# 任务要求
把下面所有记录里的文字一字不改地输出出来，图片不要放进答案里。

========================

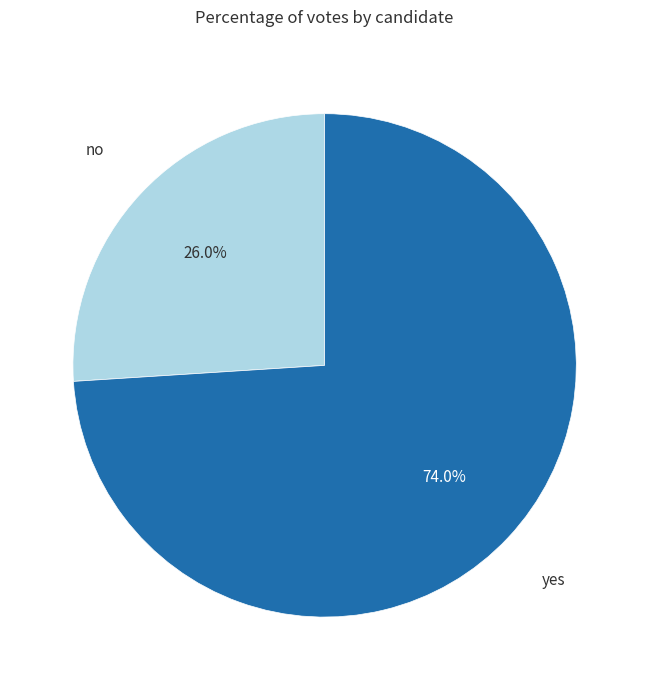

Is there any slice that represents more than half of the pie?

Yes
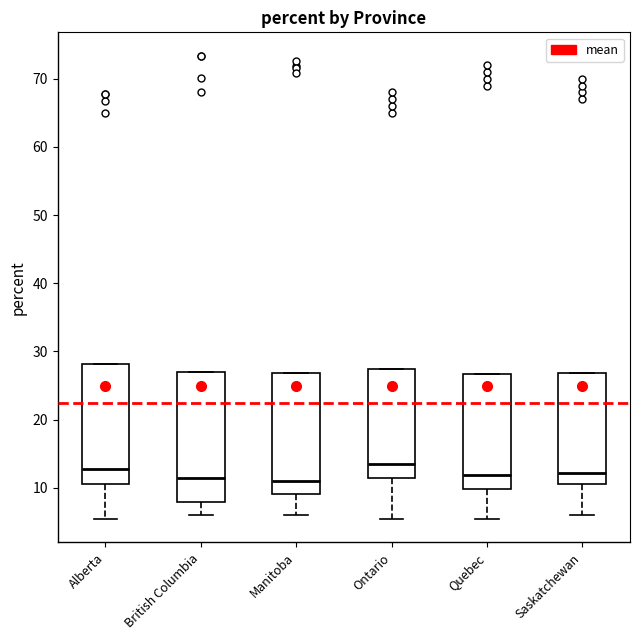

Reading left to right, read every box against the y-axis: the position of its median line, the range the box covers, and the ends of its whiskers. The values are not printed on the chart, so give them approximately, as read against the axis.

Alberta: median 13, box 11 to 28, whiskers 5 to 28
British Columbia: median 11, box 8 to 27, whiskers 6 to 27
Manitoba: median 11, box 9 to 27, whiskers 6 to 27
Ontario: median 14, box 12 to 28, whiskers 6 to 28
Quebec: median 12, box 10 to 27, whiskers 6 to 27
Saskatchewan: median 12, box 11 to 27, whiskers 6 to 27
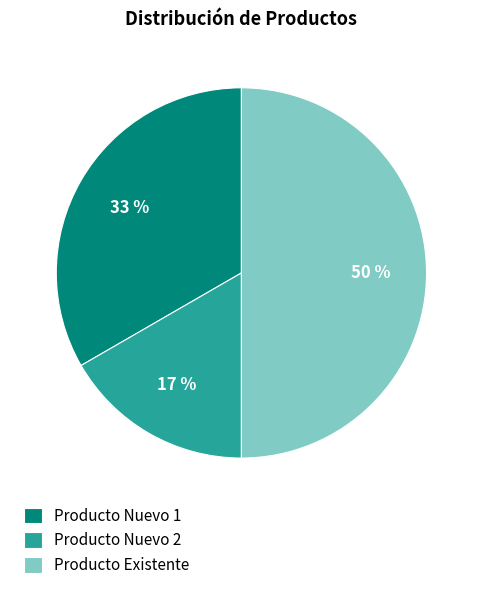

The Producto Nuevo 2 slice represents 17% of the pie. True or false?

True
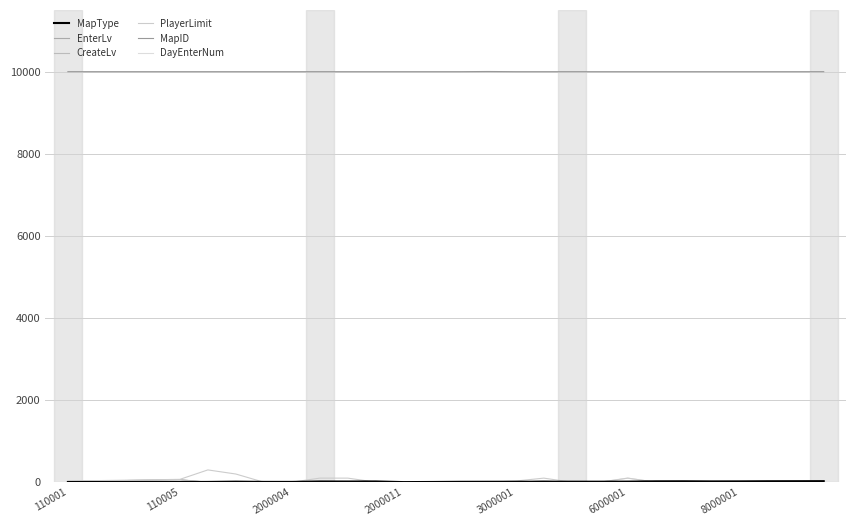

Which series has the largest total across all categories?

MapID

========================

# 练习结果
Is there any slice that represents more than half of the pie?

Yes

Reading left to right, read every box against the y-axis: the position of its median line, the range the box covers, and the ends of its whiskers. The values are not printed on the chart, so give them approximately, as read against the axis.

Alberta: median 13, box 11 to 28, whiskers 5 to 28
British Columbia: median 11, box 8 to 27, whiskers 6 to 27
Manitoba: median 11, box 9 to 27, whiskers 6 to 27
Ontario: median 14, box 12 to 28, whiskers 6 to 28
Quebec: median 12, box 10 to 27, whiskers 6 to 27
Saskatchewan: median 12, box 11 to 27, whiskers 6 to 27

The Producto Nuevo 2 slice represents 17% of the pie. True or false?

True

Which series has the largest total across all categories?

MapID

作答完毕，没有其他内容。